A week ago The Engine Room was faced with a problem. A customer was trying to add a blog to our system with a subdomain that had an underscore in it. While a frowned upon convention(as domains cannot have underscores) it is still a valid url. The problem arose because Django's default URLField does not allow any underscores, and threw ValidationErrors upon saves. After finding the Django Issue addressing this bug, we found out that it is intentional and that the project will not be fixing it as URLFields abide by official rules (RFC 1034/1035).
While this is all well and dandy we still needed the ability to add blog urls with underscores in their subdomains. The solution was to implement our own URLField, which would be identical to Django's with the exception of a more fine tuned validator. After perusing the Django github repo we simply copied their basic URLValidator and changed the regex to make it allow underscores in only subdomains.

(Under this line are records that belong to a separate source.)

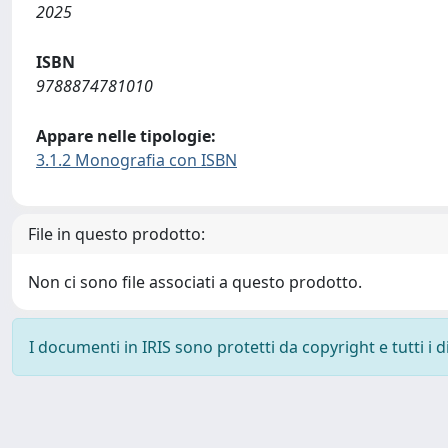
2025
ISBN
9788874781010
Appare nelle tipologie:
3.1.2 Monografia con ISBN
File in questo prodotto:
Non ci sono file associati a questo prodotto.
I documenti in IRIS sono protetti da copyright e tutti i di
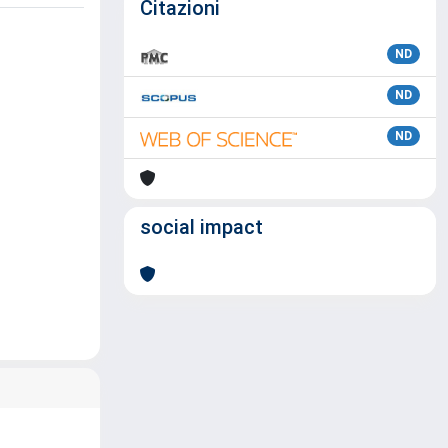
Citazioni
ND
ND
ND
social impact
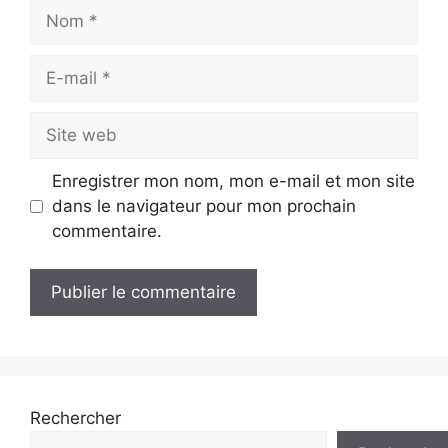
Nom
E-
mail
Site
web
Enregistrer mon nom, mon e-mail et mon site
dans le navigateur pour mon prochain
commentaire.
Rechercher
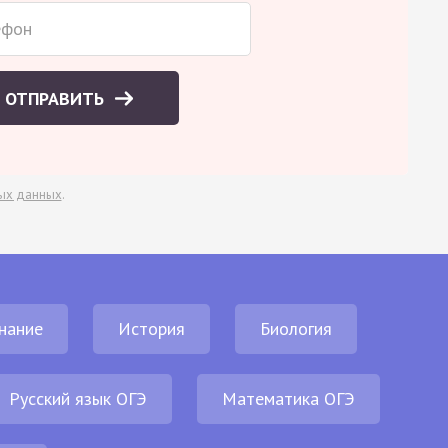
ОТПРАВИТЬ
ых данных
.
нание
История
Биология
Русский язык ОГЭ
Математика ОГЭ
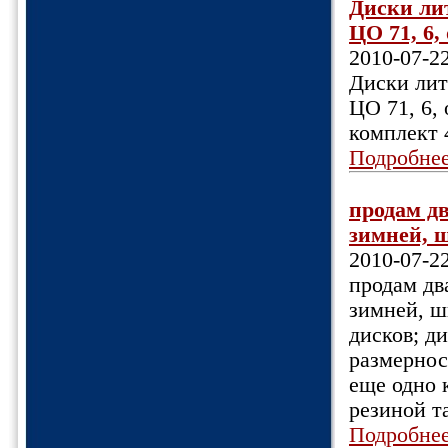
Диски лит
ЦО 71, 6,
2010-07-2
Диски лит
ЦО 71, 6, 
комплект 4
Подробне
продам д
зимней, ш
2010-07-2
продам дв
зимней, ш
дисков; д
размерност
еще одно
резиной т
Подробне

from django.core.exceptions import ValidationError
from django.core.validators import RegexValidator
from django.utils.translation import ugettext_lazy as _
from django.utils.encoding import force_text
from django.utils.six.moves.urllib.parse import urlsplit, urlunsplit
import re
class BetterURLValidator(RegexValidator):
"""
This validator allows underscores within the subdomains of URLS
"""
regex = re.compile(
r'^(?:http|ftp)s?://' # http:// or https://
r'(?:(?:(?:[A-Z0-9](?:[A-Z0-9-_]{0,61}[A-Z0-9])?\.)?' # Subdomain that
allow underscores
r'(?:[A-Z0-9](?:[A-Z0-9-]{0,61}[A-Z0-9])?\.)+(?:[A-Z]{2,6}\.?|[A-Z0-9-]{2,}(?<!-)\.))|' # domain
r'localhost|' # localhost...
r'\d{1,3}\.\d{1,3}\.\d{1,3}\.\d{1,3}|' # ...or ipv4
r'\[?[A-F0-9]*:[A-F0-9:]+\]?)' # ...or ipv6
r'(?::\d+)?' # optional port
r'(?:/?|[/?]\S+)$', re.IGNORECASE)
message = _('Enter a valid URL')
def __call__(self, value):
try:
super(BetterURLValidator, self).__call__(value)
except ValidationError as e:
# Trivial case failed. Try for possible IDN domain
if value:
value = force_text(value)
scheme, netloc, path, query, fragment = urlsplit(value)
try:
netloc = netloc.encode('idna').decode('ascii') # IDN -> ACE
except UnicodeError: # invalid domain part
raise e
url = urlunsplit((scheme, netloc, path, query, fragment))
super(BetterURLValidator, self).__call__(url)
else:
raise
else:
url = value
from django.db import models
from .validators import BetterURLValidator
class BetterURLField(models.URLField):
"""
This field allows underscores in the subdomains of URLS
"""
default_validators = [BetterURLValidator()]
def __init__(self, verbose_name=None, name=None, **kwargs):
super(BetterURLField, self).__init__(verbose_name, name, **kwargs)
Note The only use case where this doesn't quite work is with .co.uk
domains.